Demetria Shabazz, OSU assistant professor of English, will screen and lead a discussion on the film “Just Another Girl on the IRT” from 5-7 p.m. in 303 Morrill Hall. The free event is the first of three slated this fall as part of “Race and Reproduction,” a series presented by the OSU Women’s Studies Program and OSU Women’s Programs.

Written and directed by Leslie Harris, “Just Another Girl” tells the story of a hopeful high school girl in Brooklyn whose medical school aspirations and dreams of escape from the generational poverty of the black community are confronted by pregnancy.

Shabazz, a film scholar specializing in media and cultural criticism, joined the faculty in the OSU English department in 2005. She is currently completing a second publication on the impact of primetime television on the civil rights movement in 1968.

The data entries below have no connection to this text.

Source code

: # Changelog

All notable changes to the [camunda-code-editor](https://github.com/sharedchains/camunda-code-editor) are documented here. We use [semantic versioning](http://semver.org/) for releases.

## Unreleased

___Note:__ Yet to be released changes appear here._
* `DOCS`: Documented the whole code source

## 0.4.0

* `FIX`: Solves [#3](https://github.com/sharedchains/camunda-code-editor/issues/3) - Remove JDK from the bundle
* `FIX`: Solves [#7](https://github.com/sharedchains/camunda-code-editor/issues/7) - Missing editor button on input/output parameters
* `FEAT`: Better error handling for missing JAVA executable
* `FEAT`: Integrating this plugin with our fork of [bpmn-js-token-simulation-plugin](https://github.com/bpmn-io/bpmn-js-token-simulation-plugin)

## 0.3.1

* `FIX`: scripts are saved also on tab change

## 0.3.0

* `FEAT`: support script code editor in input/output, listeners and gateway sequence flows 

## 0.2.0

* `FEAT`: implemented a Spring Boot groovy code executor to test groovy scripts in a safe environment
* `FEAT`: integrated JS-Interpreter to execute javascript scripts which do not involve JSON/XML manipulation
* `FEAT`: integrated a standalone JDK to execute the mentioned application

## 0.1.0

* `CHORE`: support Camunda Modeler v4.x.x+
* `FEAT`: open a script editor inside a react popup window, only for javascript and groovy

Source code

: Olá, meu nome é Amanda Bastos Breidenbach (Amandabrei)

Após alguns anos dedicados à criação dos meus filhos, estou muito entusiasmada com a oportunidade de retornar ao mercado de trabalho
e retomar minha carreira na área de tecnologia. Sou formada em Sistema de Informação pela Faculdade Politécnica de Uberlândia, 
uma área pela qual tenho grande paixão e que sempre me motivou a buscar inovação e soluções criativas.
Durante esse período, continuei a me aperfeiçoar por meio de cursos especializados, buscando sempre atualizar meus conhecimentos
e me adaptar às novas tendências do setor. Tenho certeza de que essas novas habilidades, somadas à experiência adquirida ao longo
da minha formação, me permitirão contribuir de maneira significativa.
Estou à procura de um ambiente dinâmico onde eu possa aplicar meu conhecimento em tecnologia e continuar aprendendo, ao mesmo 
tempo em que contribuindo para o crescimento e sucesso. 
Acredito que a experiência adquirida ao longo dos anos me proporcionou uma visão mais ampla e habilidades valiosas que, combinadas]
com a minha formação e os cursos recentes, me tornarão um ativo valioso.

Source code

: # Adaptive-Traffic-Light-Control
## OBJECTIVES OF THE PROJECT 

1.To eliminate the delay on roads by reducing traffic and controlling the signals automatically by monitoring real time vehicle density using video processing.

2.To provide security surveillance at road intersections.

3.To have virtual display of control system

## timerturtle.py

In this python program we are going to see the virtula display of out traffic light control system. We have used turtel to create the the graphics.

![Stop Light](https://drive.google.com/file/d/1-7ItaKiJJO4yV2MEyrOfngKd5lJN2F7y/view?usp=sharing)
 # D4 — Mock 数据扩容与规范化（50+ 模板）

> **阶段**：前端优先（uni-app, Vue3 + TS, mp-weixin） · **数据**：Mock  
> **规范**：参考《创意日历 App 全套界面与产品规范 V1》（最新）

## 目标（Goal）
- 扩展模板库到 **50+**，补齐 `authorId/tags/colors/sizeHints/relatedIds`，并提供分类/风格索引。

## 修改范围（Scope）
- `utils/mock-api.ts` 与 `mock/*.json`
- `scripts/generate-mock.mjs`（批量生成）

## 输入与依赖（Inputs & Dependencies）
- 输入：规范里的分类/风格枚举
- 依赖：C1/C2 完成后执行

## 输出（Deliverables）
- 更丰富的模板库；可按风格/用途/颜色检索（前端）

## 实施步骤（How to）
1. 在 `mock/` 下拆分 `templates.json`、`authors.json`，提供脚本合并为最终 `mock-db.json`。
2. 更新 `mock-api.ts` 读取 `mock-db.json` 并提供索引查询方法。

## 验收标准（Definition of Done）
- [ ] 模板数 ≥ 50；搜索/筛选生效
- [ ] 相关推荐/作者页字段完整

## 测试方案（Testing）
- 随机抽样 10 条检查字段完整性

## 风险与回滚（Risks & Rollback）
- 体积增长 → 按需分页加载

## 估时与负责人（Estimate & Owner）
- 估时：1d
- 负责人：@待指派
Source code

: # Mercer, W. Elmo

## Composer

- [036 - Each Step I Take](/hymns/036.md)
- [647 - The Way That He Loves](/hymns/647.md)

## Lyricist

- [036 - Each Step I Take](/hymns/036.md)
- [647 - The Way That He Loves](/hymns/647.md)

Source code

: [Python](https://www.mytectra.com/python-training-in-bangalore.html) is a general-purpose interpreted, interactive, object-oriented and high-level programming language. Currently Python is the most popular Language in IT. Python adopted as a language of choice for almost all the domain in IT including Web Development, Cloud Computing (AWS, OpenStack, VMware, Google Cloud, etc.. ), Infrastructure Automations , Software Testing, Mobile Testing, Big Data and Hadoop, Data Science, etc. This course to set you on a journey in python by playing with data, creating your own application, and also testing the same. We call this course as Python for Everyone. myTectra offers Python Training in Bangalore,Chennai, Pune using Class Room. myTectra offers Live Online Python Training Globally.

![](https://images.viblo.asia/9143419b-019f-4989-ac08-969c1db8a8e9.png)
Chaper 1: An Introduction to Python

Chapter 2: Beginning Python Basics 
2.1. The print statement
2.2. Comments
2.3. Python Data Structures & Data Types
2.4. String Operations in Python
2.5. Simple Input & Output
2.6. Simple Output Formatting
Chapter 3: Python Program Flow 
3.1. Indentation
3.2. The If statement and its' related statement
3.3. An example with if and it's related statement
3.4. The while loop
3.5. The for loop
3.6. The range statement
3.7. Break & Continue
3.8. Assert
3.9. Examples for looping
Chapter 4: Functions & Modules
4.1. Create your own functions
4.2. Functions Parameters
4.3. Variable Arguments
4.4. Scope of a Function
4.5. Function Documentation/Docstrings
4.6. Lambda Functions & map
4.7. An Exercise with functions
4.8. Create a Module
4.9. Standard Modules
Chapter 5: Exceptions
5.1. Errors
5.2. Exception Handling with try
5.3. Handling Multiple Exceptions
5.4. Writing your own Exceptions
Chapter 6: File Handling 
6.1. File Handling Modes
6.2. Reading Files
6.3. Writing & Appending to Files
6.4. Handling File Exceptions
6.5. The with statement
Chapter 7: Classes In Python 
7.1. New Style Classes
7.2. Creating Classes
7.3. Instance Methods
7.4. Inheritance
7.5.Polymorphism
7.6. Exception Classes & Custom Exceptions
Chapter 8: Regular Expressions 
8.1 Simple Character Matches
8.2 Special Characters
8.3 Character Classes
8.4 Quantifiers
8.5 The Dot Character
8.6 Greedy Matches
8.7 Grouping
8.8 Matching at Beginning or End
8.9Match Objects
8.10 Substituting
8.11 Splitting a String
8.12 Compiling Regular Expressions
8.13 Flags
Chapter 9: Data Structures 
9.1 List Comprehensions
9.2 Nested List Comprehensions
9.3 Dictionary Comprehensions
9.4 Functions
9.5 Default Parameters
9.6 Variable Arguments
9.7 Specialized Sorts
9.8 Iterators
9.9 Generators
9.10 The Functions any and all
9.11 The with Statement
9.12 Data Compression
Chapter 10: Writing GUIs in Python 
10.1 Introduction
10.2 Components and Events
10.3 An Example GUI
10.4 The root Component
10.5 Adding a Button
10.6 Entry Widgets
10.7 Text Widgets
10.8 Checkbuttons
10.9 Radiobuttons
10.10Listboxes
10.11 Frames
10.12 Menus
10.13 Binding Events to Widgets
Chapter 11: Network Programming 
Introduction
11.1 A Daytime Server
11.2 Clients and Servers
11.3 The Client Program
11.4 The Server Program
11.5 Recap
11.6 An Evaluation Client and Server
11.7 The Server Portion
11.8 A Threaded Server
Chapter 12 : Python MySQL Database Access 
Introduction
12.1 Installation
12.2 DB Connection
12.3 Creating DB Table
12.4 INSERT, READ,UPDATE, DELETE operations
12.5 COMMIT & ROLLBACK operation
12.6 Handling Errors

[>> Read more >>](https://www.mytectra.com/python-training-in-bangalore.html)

The Race and Reproduction series is the first collaboration between the Women’s Studies Program and Women’s Programs. Housed within the affirmative action unit of the OSU Office of Institutional Diversity, Women’s Programs was established in 2006 to provide programs that focus on gender issues relating to the scholarly and professional success of all women at OSU.

The Women’s Studies Program exists to coordinate and promote teaching and research about women and gender issues across disciplines. A minor in Women’s Studies is offered through the College of Arts and Sciences.

Both Women’s Studies and Women’s Programs seek to contribute to OSU’s recruitment and retention of women faculty, staff and students by addressing issues relevant to them. Upcoming events in the Race and Reproduction series will feature author/activist Loretta Ross and award-winning documentary filmmaker Shosh Shlam.

The series is co-sponsored by Planned Parenthood of Central Oklahoma, OSU’s Screen Studies Program, American Studies Program, and the Sociology Department.